Kevin continued, "So many people in Texas, even the high school students we hire, are dedicated, hard-working, and responsible. They still have true Midwest values, and that fits with the McDonalds family values. There's a statistic I've seen that one out of eight young Americans have worked at McDonalds."

Lis adds, "We have it so good here that now my parents, Ray and Sylvia Boone, want to move to Texas."

Kevin says when Ray Kroc started the company in 1935, his first business relationship was a handshake deal to serve Coca Cola products, which is still in force today. Kroc designed the business to be a three-legged stool, owner-operators, the McDonalds corporation, and McDonalds' suppliers. He told owners, "You're in business for yourselves, but not by yourselves."

Kevin and Lis say their employees work for them, not as McDonalds employees, so they run their own business.

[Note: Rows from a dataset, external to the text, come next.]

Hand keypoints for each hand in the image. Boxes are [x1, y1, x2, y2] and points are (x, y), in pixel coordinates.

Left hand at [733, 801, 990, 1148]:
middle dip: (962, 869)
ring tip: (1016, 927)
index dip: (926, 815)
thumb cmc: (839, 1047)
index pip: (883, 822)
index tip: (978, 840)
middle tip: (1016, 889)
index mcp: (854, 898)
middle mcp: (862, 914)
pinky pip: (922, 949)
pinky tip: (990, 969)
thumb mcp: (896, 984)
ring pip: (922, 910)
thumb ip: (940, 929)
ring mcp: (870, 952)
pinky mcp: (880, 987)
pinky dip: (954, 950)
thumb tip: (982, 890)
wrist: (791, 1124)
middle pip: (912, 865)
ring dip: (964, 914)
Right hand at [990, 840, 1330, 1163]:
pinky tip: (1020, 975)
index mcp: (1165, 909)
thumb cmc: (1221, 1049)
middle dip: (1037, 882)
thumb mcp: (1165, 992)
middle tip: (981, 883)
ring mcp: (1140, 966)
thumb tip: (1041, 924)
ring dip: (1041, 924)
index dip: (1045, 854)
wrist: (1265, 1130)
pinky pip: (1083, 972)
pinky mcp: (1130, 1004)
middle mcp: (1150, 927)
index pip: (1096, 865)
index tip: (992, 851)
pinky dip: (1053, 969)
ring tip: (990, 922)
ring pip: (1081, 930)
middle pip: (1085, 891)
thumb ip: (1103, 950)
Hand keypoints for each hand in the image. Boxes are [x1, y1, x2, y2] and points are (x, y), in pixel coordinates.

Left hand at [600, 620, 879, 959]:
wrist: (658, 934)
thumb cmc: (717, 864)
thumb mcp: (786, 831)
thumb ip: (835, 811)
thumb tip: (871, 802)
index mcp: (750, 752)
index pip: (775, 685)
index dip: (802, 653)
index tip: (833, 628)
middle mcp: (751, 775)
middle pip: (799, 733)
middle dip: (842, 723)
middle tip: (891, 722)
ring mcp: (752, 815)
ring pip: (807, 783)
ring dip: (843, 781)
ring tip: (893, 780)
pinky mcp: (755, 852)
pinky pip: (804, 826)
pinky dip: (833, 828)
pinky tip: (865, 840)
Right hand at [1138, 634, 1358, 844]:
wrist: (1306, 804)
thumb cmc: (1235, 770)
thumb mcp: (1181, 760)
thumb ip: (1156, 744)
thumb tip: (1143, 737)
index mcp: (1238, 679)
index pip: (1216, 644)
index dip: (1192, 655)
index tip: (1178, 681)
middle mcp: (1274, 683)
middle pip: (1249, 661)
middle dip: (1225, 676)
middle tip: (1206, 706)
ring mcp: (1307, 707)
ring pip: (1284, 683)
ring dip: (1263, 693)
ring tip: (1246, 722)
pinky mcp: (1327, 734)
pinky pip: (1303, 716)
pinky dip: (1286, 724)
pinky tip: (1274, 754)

McDonalds Corporation does things like product development, banners, marketing, and advertising supplies, and through "Hamburger University," provides unparalleled training. Their supplies come through companies who have corporate contracts with McDonalds, some of which work only with McDonalds.

They say one of Kroc's founding principals was, "Give back to the communities in which we do business." Lis says, "That's why Joan Kroc donated the money to establish 26 Kroc Centers. We usually have our annual manager's meeting in the one here."

Kevin says, "We want to provide service, and be of service." As one example, they hold "McTeacher Nights" where his employees' teachers work the counter, as a fundraiser for the schools where they work and study.

They say they follow Kroc's ideal, "Do what's right, not what's easy."